MODEL_DEPLOYMENT_NAME = "Deployment for all-MiniLM-L6-v2"
if MODEL_DEPLOYMENT_NAME not in [d.label for d in dr.Deployment.list()]:
deployment = dr.Deployment.create_from_registered_model_version(
registered_model_version.id,
label=MODEL_DEPLOYMENT_NAME,
max_wait=1000,
prediction_environment_id=prediction_environment.id
)
else:
deployment = [d for d in dr.Deployment.list() if d.label == MODEL_DEPLOYMENT_NAME]
Create a Use Case for BYO embeddings¶
Using dr.UseCase.create, create the Use Case to use the vector database with and assign it to use_case.
use_case = dr.UseCase.create(name="For BYO embeddings")
Upload a dataset to the Use Case¶
Using dr.Dataset.create_from_url, upload the example dataset for the vector database and assign it to dataset.
# this can be updated with any public URL that is pointing to a .zip file
# in the expected format
dataset_url = "https://s3.amazonaws.com/datarobot_public_datasets/genai/pirate_resumes.zip"
# We will use a vector database with our GenAI models. Let's upload a dataset with our documents.
# If you wish to use a local file as dataset, change this to
# `dataset = dr.Dataset.create_from_file(local_file_path)`
dataset = dr.Dataset.create_from_url(dataset_url)
Then, add the dataset to the use_case created in the previous section.

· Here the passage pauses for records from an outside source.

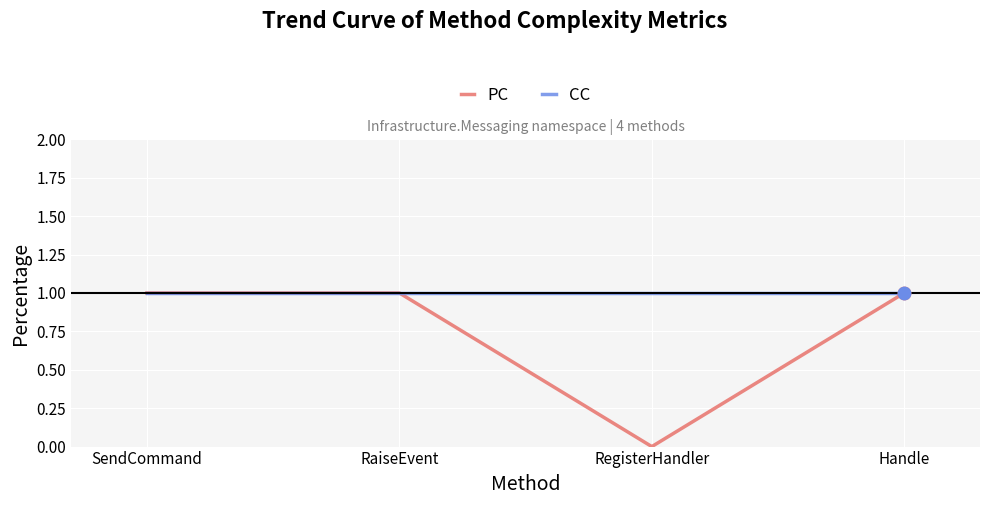

Which series has the widest spread of values?

PC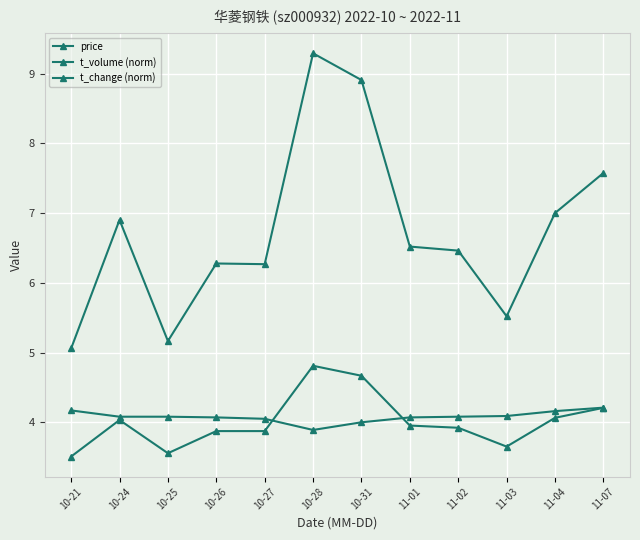

Is this an area chart (filled region under the line)?

No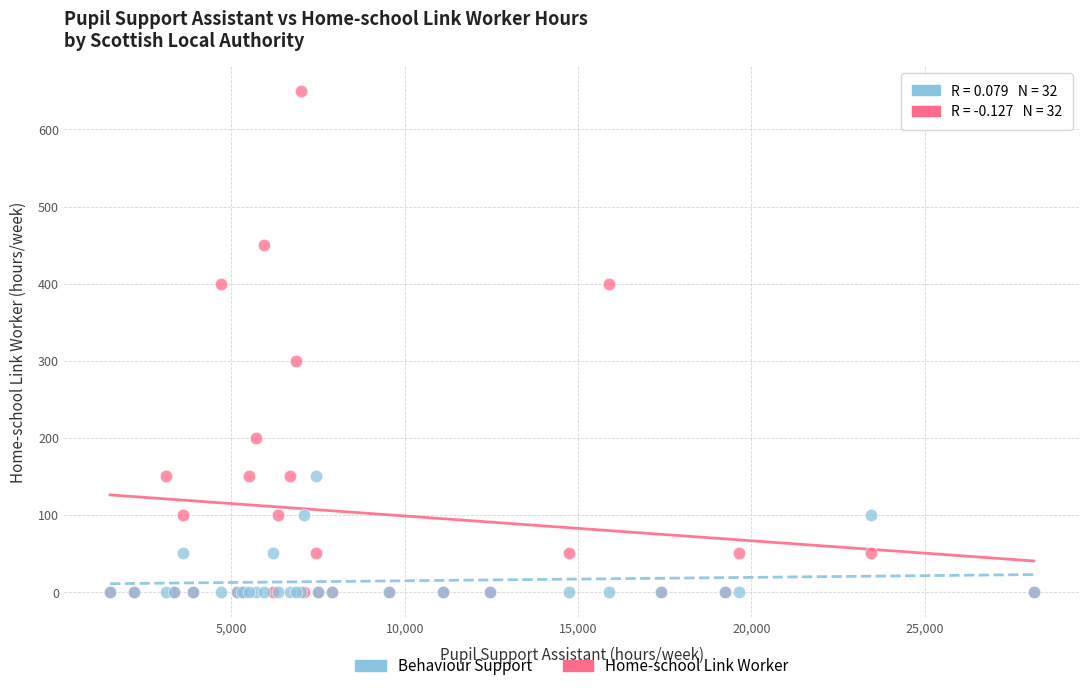

What are all the series names shown in the legend?

Behaviour Support, Home-school Link Worker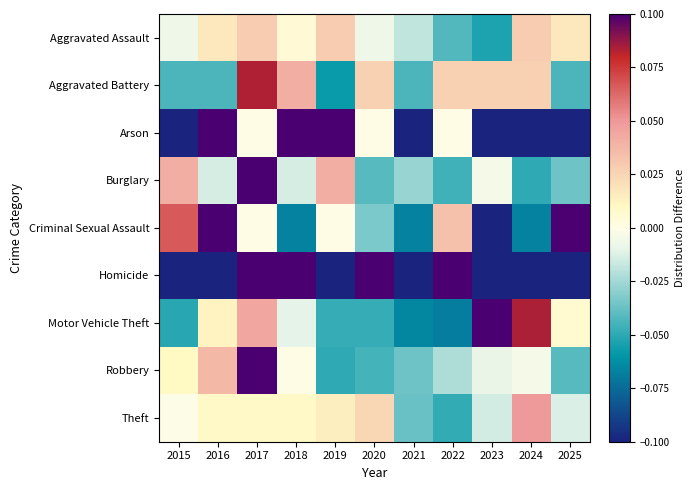

At which category does the chart reach its peak across all series?

2016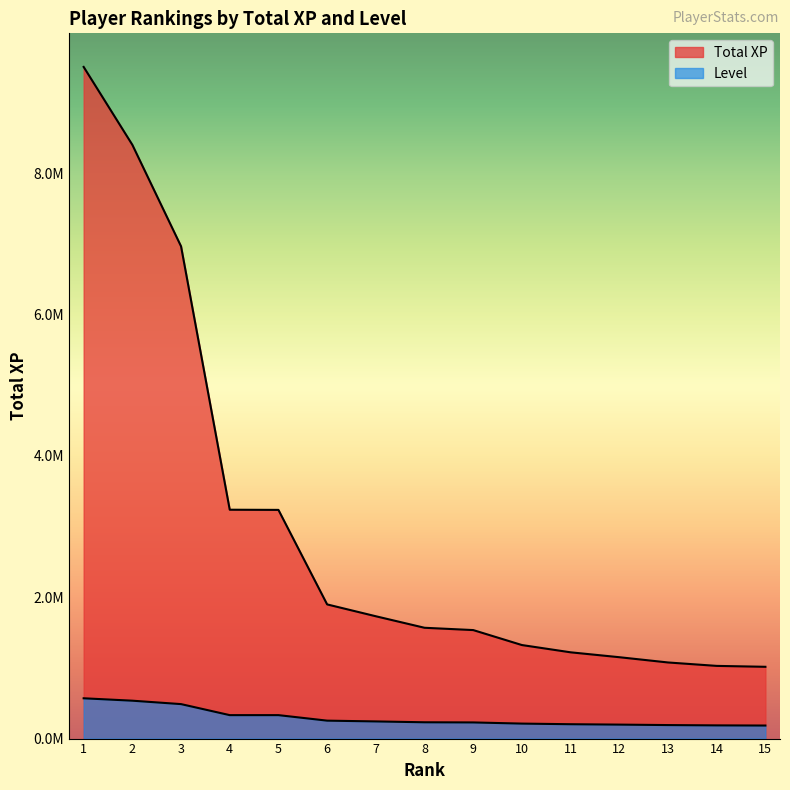

What is the value of the Total XP point at the 5th from the left?

3235180.0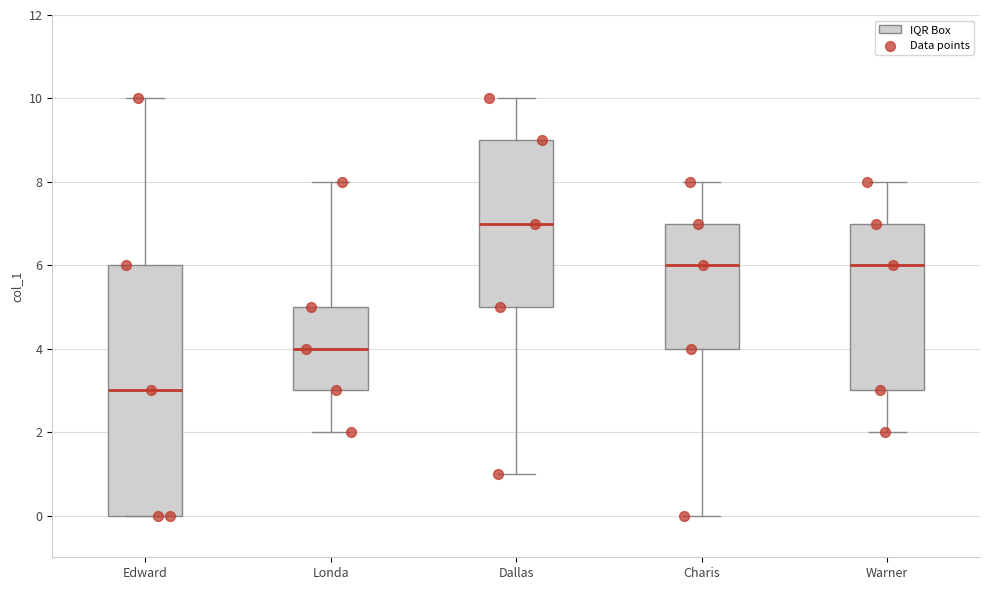

Which box has the highest median line?

Dallas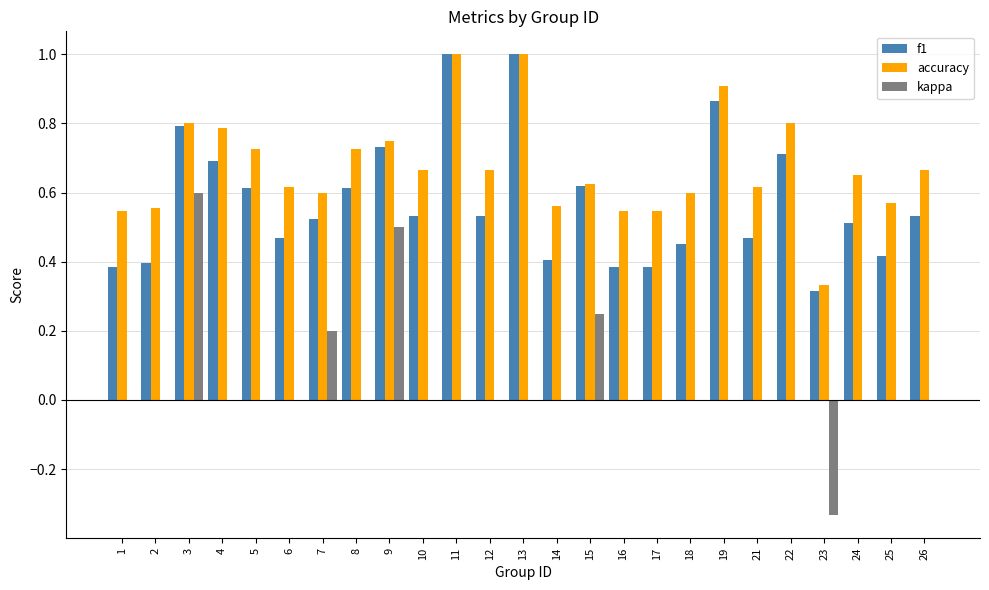

What is the sum of all f1 values?

14.3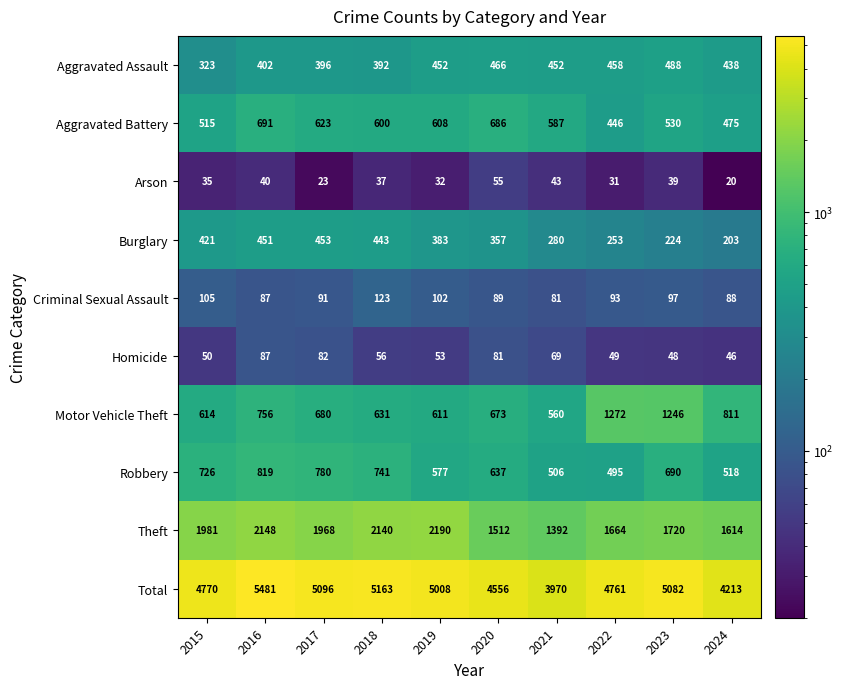

What is the approximate value of Motor Vehicle Theft at 2021?

560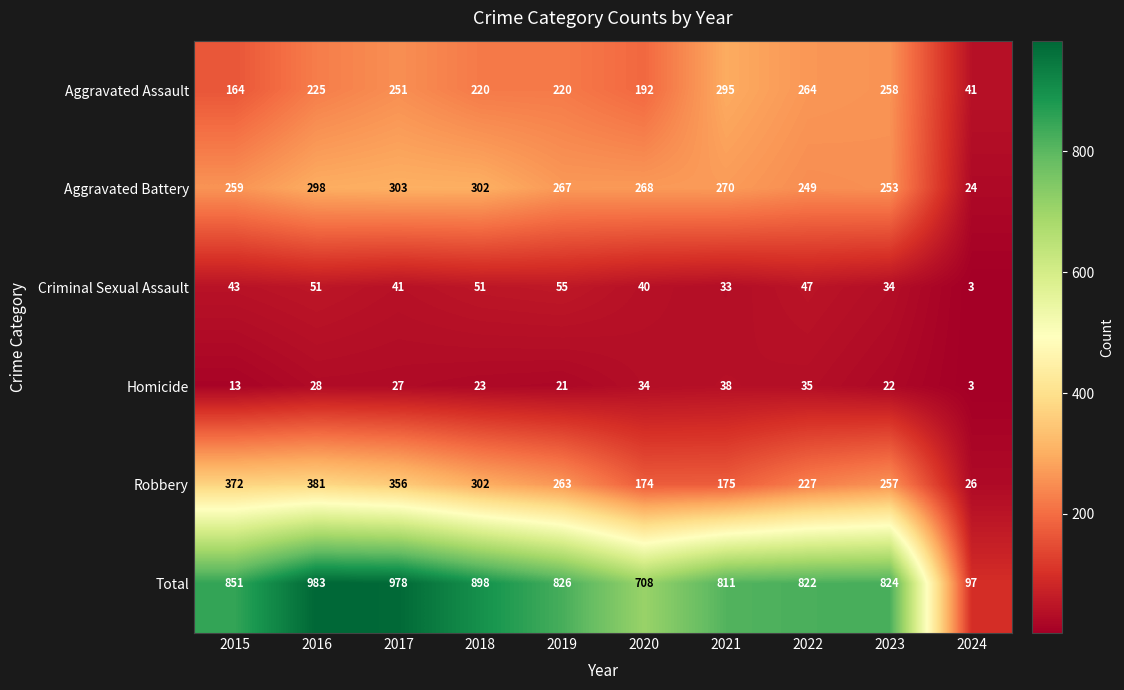

What is the sum of all Robbery values?

2533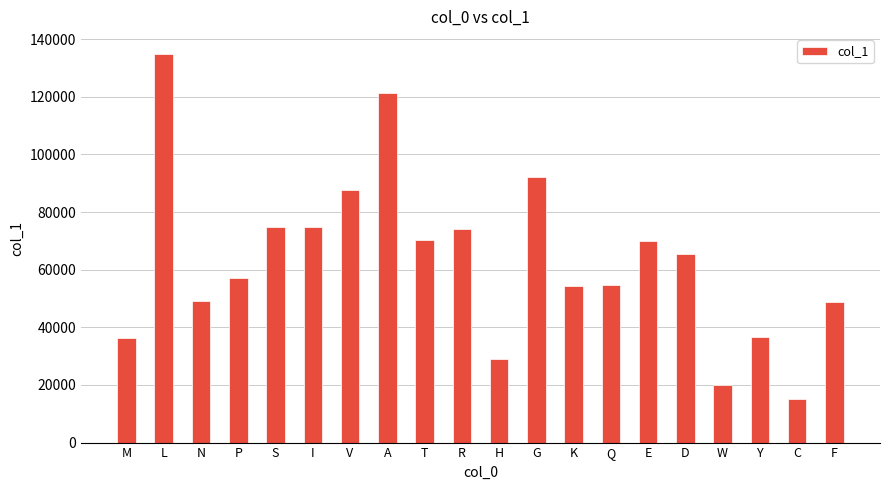

Between K and H, which is larger?

K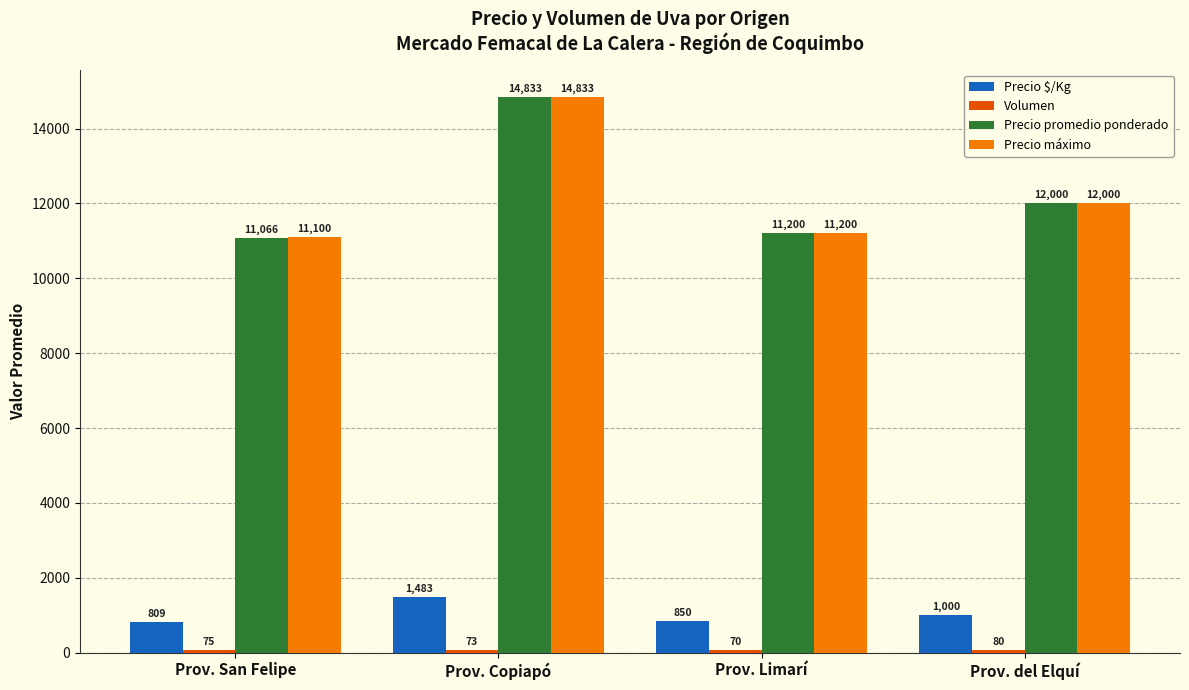

The Precio promedio ponderado series shows 18268 at Prov. Limarí. True or false?

False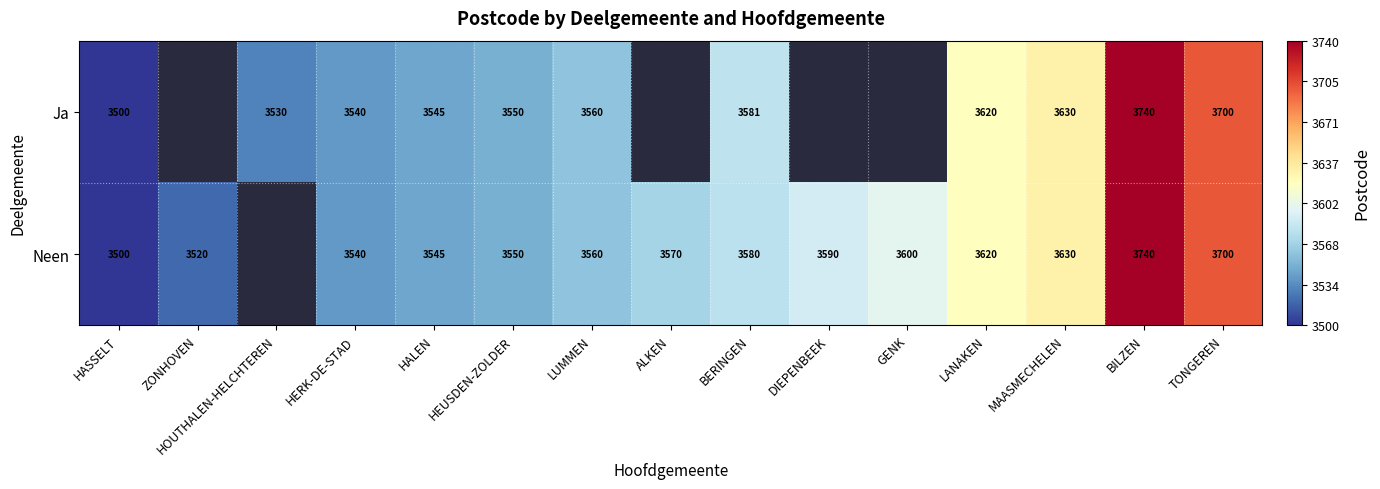

What is the sum of the Neen values at ALKEN and HEUSDEN-ZOLDER?

7120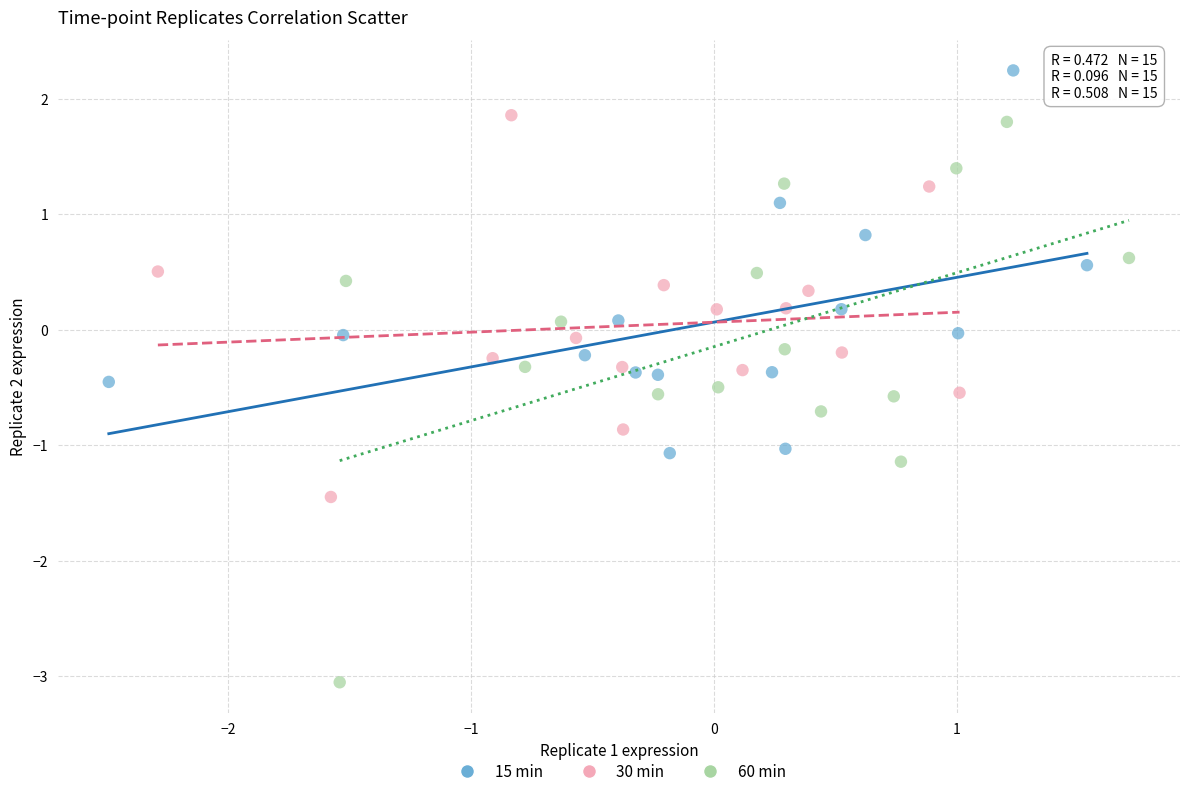

Which series contains the highest Y value?

15 min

# Attach dataset to use case.
use_case.add(dataset)
<datarobot.models.use_cases.use_case.UseCaseReferenceEntity at 0x17e4b6150>
Validate and create the custom embedding model¶
The CustomModelVectorDatabaseValidation.create function executes the validation of the vector database, setting the required settings and associating the custom embedding model with the use_case and deployment created earlier in this notebook. This step stores the validation ID in custom_model_embedding_validation.
# Create BYO embeddings validation using prepared deployment
custom_model_embedding_validation = CustomModelEmbeddingValidation.create(
prompt_column_name="input",
target_column_name="result",
deployment_id=deployment.id,
use_case = use_case,
name="BYO embeddings",
wait_for_completion=True,
prediction_timeout=300,
)
Set chunking parameters and create a vector database¶
After validation completes, set the ChunkingParameter() and use VectorDatabase.create() to integrate the vector database. This step uses the custom_model_embedding_validation, dataset, and use_case defined in previous sections.
# Use created validation to set up chunking parameters
chunking_parameters = ChunkingParameters(
embedding_validation=custom_model_embedding_validation,
chunking_method="recursive",
chunk_size=256,
chunk_overlap_percentage=50,
separators=["\n\n", "\n", " ", ""],
embedding_model=None,
)
vdb = VectorDatabase.create(
dataset_id=dataset.id,
chunking_parameters=chunking_parameters,
use_case=use_case
)
vdb = VectorDatabase.get(vdb.id)
assert vdb.execution_status == "COMPLETED"